Posted by
Always To The Right on Monday, September 29, 2008 10:23:54 AM
By 2004, all of the elements of the current financial collapse had been
in place for several years. The aggressive approach to enforcing the
Community Reinvestment Act (CRA) started under Bill Clinton in 1998,
and the seemingly endless appetite for paper by Fannie Mae and Freddie
Mac had turned massive amounts of bad loans into mortgage-backed
securities to spread their cancer throughout the system. In 2004, a
year after the Bush administration tried to tighten regulation and
oversight on Fannie and Freddie, Congress was told yet again that
disaster loomed. The Democratic response is instructive to seeing who
really sat back and allowed this collapse to occur (via Power Line)
Maxine Waters: Through nearly a dozen hearings, we
were frankly trying to fix something that wasn’t broke. Mr. Chairman,
we do not have a crisis at Freddie Mac, and particularly at Fannie Mae,
under the outstanding leadership of Franklin Raines. [Raines would
barely avoid prosecution for fraud.]
Gregory Meeks: … I’m just pissed off at OFHEO [the
regulators trying to warn Congress of insolvency at the GSEs], because
if it wasn’t for you, I don’t think we’d be here in the first place. …
There’s been nothing that indicated that’s wrong with Fannie Mae,
Freddie Mac has come up on its own … The question that then comes up is
the competence that your agency has with reference to deciding and
regulating these GSEs.
Lacy Clay: This hearing is about the political lynching of Franklin Raines.
Barney Frank: I don’t see anything in this report that raises safety and soundness problems.
In 2005, Fortune published a lengthy anaylsis of the impending crash of Fannie Mae, and included this altercation between OFHEO and Congress:
Two weeks later Falcon and Raines faced off against each
other in a hearing before the House subcommittee on capital markets,
which was chaired by Baker. Consider the circumstances. Falcon was
Fannie’s regulator and had leveled serious charges, amounting to fraud,
against Fannie Mae. Most CEOs would have seen the wisdom of humility at
this point, but Raines showed little. “These accounting standards are
highly complex and require determinations on which experts often
disagree,” he said, adding that “there were no facts” that supported
OFHEO’s charge that Fannie executives had deferred an expense in 1998
to earn bonuses.
And most of the Democrats present agreed with him. “This hearing is
about the political lynching of Franklin Raines,” said Congressman
William Lacy Clay of Missouri. Massachusetts Congressman Barney Frank
said, “I see nothing in here that suggests that safety and soundness
are an issue.” Other Democrats complained that the mere fact of
releasing the report could increase the cost of home-ownership.
“Is it possible that by casting all of these aspersions … you
potentially are weakening this institution in the market, that you are
potentially weakening the housing market in this country?” Congressman
Artur Davis of Alabama demanded.

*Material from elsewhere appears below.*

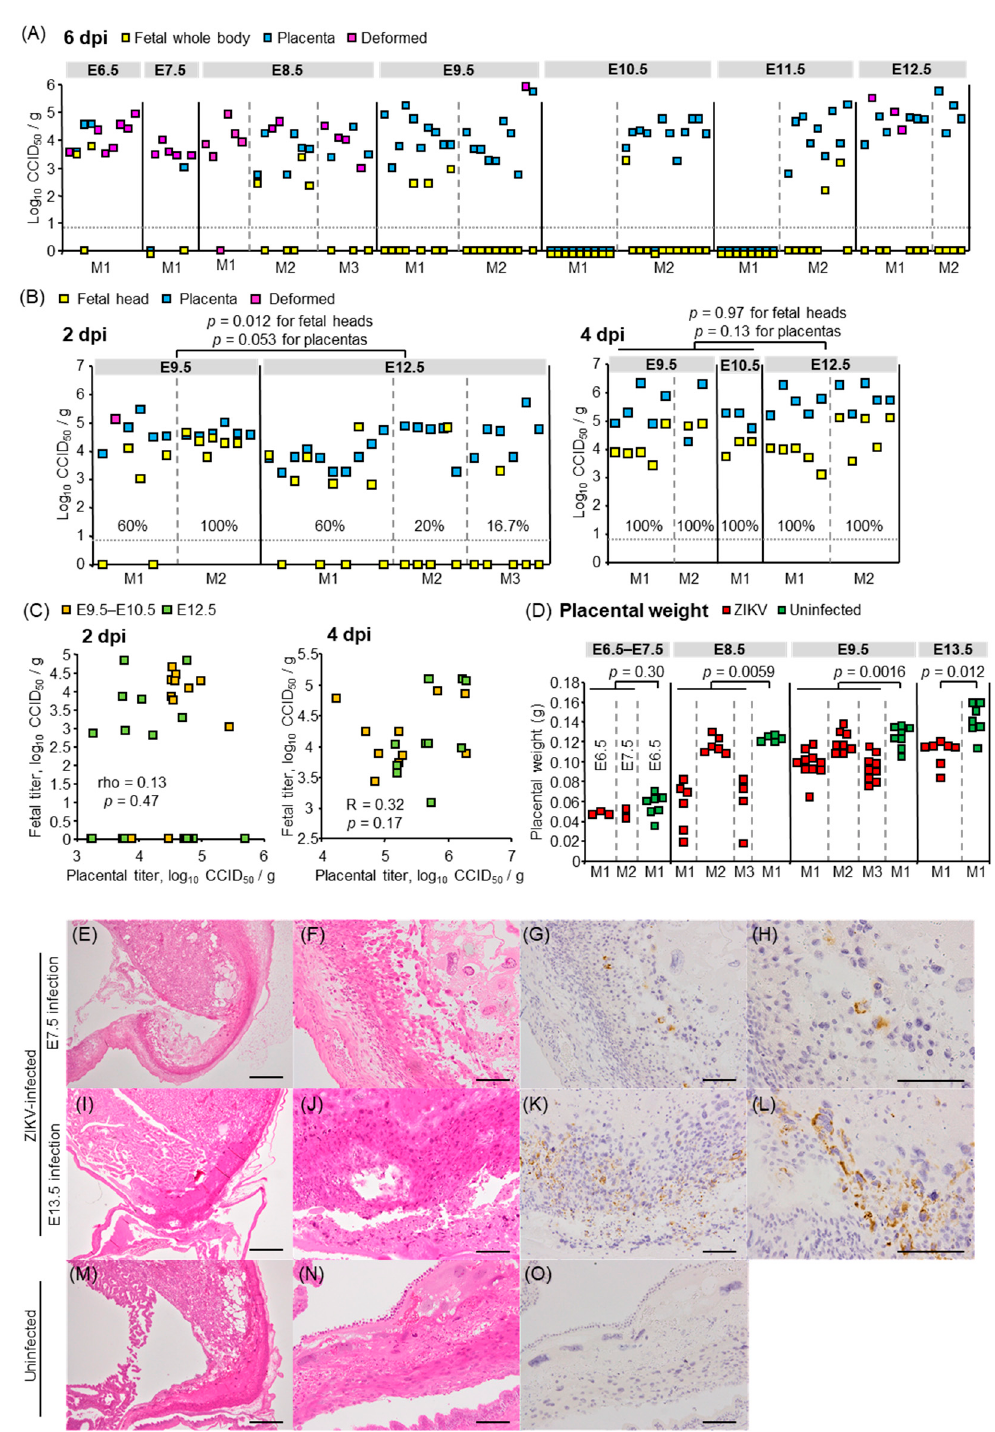
Figure 2. Viral titers and histological findings in fetal tissues or placentas. ( A ) Viral titers in fetal whole bodies, placentas, and deformed masses at 6 dpi. Dams were infected with ZIKV at the indicated embryonic days. Individual dams are indicated on the x -axis. Vertical dashed gray lines separate litters from each dam. Symbols represent individual fetus, placenta, or deformed mass. Limit of detection was 0.83 log 10 CCID 50 /g as indicated by the horizontal dashed line. ( B ) Viral titers in fetal heads, placentas, and deformed masses at 2 or 4 dpi, as described for panel A. Percentage of fetuses that were infected for each dam at 2 or 4 dpi is indicated. Kolmogorov–Smirnov test or t -test was used for statistical analysis. ( C ) Lack of correlation between virus titers in placentas and fetal heads at 2 dpi and 4 dpi as determined by Pearson or Spearman’s correlation test. ( D ) Placental weights at 6 dpi. Dams were infected with ZIKV or inoculated with 2MEM (uninfected) at the indicated embryonic days. Individual dams are indicated on the x -axis; each square represents one placenta. Significance was determined by t -test or Kolmogorov–Smirnov test. ( E ) H&E staining of placentas at 6 dpi;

When Falcon tried to answer, Davis
acted like a prosecutor grilling a hostile witness. He wanted a
one-word answer: yes or no. “Is that possible?” he asked again.
“I have never seen anyone treated as disrespectfully as Armando
Falcon was by the Democrats and by Franklin Raines,” recalls one
congressional aide. Adds Andrew Cuomo: “I credit him for not folding
and not caving and not running, because he took a tremendous beating.”
Unfortunately for the Democrats at this hearing, Raines then doubled
down and demanded that the SEC give a second opinion on his business
practices. After an investigation, the SEC agreed with Falcon and
demanded that Fannie Mae restate its earnings all the way back to 2001
— at which point Raines’ fraud got uncovered. OFHEO had been correct,
and the Democrats in this committee meeting had done their level best
to interfere with the regulator to cover up for Raines’ fraud.